[Extract]:
----

Rakon VCTCXO frequency and temperature, moving average over 5 minutes
Measured with Racal-Dana 1992 and DS18B20

Looking around the internets, I found that all the cool cats are playing with OSC5A2B02 OCXOs, which are available on Aliexpress for very cheap. So I ordered some. At about 3€ a piece it didn't seem like a too big investment.

OSC5A2B02 testing

The OSC5A2B02 is much less sensitive to supply variations (+-2ppb for +-5% supply voltage), so just about any regulator suffices. What is important to note however is the control voltage sensitivity, which is about 1000 ppb per volt, or equivalently 1ppb per millivolt. For the initial tests, I simply grounded the control voltage to eliminate it's contribution.

OSC5A2B02 frequency (insulated in PE foam), moving average over 5 minutes
Measured with Racal-Dana 1992

The variation was much larger than the datasheet of the oscillator promised. This is when I realized, that I actually didn't have a clear idea of what the stability of my frequency counter was, and that I could just be seeing it's variation.

To get a better idea of the frequency counter variation, and thus the true stability of the OCXO, I connected a GPS PPS on the B channel of the frequency counter.

OSC5A2B02 frequency (top) and GPS PPS (bottom), moving average over 20 minutes
Measured with Racal-Dana 1992

Bingo! Turns out most of the variation observed in the OSC5A2B02 frequency is actually due to variation of my frequency counter! Who would have guessed that a 3€ Aliexpress OCXO today is so much better than an instrument worth thousands in the 1980s.

Normalizing the OCXO frequency with the PPS frequency (after heavy filtering), the OCXO appears to be within +-1ppb over a day as long as there is no control voltage variation.

Phase noise and jitter

The OCXO datasheet gives some spot values for the phase noise:

• -80 dBc @ 1 Hz
• -120 dBc @ 10 Hz
• -140 dBc @ 100 Hz
• -145 dBc @ 1 kHz
• -150 dBc @ 10 kHz

Integrating over this range gives ~0.3 mrad RMS of jitter, or about 4.8 ps.

Control voltage generation

As said earlier, the control voltage is about 1 ppb per millivolt over a range of 4 volts total. Using 16 bit discretization for the range leads to about 0.06 ppb resolution. To get a ballpark figure of how least significant bit transitions affect the phase noise, let's consider the case of modulating the 10 MHz carrier by +-0.03 ppb ( = +-0.3 mHz) at 1 Hz frequency (assume single tone sinusoidal modulation for simplicity). This is given by

\[ y(t) = \cos(2 \pi f_c t + A \sin(2 \pi f_m t)) \]

In which \( A = \frac{\Delta f}{f_m} = \frac{0.3 \text{mHz}}{1 \text{Hz}} = 3 \cdot 10^{-4} \).

----

[Information]:
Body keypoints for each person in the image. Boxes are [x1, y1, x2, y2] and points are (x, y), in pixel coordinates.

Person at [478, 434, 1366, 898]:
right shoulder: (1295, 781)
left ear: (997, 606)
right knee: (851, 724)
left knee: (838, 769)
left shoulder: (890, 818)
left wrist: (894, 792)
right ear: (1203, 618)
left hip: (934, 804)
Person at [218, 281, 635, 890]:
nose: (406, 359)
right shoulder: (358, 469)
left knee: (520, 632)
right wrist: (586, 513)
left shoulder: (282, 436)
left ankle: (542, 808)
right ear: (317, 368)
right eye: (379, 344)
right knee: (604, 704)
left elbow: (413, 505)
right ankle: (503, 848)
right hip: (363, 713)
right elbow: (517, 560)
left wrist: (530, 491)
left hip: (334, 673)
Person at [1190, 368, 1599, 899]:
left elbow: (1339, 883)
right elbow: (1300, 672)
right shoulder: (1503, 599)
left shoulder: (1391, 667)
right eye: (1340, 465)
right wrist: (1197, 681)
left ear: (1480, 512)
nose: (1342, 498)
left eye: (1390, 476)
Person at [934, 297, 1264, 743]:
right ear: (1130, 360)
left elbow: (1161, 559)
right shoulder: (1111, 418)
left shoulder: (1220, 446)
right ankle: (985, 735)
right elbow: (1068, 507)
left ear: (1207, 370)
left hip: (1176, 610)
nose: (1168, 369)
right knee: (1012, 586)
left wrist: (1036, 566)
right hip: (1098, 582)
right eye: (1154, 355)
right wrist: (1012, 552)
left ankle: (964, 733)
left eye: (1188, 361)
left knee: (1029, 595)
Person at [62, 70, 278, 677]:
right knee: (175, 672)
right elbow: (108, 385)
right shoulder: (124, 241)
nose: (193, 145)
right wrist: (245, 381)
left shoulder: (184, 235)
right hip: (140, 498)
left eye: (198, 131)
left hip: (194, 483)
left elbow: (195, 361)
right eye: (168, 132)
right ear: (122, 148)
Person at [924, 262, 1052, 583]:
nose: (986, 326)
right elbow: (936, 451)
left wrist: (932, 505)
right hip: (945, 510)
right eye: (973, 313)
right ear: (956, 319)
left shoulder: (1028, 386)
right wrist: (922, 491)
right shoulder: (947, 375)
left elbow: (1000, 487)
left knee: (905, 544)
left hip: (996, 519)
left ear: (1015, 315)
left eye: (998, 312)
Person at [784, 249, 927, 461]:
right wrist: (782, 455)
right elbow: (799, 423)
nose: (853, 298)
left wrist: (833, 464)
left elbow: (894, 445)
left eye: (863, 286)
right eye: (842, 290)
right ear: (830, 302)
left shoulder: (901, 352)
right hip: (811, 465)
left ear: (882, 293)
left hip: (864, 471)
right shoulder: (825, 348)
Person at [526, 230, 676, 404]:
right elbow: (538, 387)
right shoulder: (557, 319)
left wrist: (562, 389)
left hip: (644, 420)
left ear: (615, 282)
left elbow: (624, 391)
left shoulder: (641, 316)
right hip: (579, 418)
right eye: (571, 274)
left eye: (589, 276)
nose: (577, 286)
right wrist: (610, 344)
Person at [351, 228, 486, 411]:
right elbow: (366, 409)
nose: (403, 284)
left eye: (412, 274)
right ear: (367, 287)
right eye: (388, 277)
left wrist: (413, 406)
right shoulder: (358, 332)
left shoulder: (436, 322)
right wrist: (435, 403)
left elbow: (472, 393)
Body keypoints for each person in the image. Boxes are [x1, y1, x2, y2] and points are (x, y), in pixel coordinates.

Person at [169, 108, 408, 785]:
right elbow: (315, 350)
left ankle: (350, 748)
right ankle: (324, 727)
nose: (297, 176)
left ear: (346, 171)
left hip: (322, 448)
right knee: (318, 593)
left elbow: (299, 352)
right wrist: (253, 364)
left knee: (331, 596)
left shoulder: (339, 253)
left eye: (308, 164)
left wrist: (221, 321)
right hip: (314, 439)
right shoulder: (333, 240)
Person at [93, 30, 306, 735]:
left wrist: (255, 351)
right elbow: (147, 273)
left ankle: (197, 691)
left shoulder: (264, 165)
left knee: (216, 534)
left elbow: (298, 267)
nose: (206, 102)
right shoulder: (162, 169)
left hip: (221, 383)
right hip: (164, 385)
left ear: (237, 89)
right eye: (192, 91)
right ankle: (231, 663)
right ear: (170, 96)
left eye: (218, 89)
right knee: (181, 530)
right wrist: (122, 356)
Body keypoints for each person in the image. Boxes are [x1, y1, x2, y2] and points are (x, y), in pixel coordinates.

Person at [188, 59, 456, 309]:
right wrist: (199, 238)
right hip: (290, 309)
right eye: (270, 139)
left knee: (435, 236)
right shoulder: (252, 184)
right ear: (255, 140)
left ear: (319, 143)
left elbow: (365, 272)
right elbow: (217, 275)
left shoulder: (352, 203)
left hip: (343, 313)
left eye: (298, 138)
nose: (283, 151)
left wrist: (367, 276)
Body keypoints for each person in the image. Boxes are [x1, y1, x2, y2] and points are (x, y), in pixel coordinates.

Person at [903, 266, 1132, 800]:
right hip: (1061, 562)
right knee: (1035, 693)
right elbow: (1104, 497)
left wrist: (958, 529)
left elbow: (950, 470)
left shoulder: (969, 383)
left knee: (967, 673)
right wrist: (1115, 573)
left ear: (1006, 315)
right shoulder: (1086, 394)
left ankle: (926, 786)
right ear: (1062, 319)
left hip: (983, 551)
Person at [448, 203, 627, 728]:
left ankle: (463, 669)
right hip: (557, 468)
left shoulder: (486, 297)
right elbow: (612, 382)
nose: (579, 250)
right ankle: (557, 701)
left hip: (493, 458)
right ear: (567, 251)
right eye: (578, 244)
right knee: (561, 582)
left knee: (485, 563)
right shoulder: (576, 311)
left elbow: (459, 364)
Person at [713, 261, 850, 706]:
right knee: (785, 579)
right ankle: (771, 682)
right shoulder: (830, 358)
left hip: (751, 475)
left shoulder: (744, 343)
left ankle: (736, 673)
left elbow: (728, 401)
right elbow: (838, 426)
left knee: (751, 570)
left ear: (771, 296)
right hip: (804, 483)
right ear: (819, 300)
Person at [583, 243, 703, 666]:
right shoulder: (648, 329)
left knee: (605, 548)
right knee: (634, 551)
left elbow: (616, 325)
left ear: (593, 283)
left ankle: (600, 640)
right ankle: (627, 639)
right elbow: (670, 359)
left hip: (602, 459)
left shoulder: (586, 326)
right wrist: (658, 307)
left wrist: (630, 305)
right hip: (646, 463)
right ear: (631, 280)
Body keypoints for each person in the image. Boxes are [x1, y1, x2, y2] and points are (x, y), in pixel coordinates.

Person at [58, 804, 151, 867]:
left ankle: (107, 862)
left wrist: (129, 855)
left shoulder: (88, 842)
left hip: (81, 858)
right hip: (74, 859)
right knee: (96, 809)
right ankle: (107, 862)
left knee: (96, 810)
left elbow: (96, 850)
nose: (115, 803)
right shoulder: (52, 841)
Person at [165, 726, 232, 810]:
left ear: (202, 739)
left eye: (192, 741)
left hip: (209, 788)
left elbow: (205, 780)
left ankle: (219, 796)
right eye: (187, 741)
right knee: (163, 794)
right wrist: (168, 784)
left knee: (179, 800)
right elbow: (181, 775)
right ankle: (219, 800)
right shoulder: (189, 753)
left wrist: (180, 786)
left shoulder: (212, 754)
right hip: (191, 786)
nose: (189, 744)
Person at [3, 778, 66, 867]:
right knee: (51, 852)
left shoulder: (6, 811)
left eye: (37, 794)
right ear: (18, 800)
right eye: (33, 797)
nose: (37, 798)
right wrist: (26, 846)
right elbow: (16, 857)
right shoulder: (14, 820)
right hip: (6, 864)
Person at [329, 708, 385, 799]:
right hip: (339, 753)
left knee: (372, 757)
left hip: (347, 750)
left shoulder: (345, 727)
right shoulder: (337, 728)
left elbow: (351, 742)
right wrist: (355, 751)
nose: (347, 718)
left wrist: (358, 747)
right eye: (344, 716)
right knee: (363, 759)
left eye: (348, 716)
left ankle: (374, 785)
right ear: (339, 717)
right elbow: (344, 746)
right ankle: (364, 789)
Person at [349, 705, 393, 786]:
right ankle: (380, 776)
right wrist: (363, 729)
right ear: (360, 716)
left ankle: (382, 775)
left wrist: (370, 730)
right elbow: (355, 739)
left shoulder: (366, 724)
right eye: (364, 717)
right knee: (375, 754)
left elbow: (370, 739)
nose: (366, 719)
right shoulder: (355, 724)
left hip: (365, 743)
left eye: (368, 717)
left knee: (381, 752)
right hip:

----

[Task set]:
[A] Give every phase noise spot value that the OCXO write-up quotes from the datasheet, each with its offset frequency.
[B] Rewrite the OCXO write-up from "OSC5A2B02 frequency (insulated" to "the frequency counter.", switching "frequency counter" to "counter".

[Results of the tasks]:
[A]
-80 dBc @ 1 Hz
-120 dBc @ 10 Hz
-140 dBc @ 100 Hz
-145 dBc @ 1 kHz
-150 dBc @ 10 kHz

[B]
OSC5A2B02 frequency (insulated in PE foam), moving average over 5 minutes
Measured with Racal-Dana 1992

The variation was much larger than the datasheet of the oscillator promised. This is when I realized, that I actually didn't have a clear idea of what the stability of my counter was, and that I could just be seeing it's variation.

To get a better idea of the counter variation, and thus the true stability of the OCXO, I connected a GPS PPS on the B channel of the counter.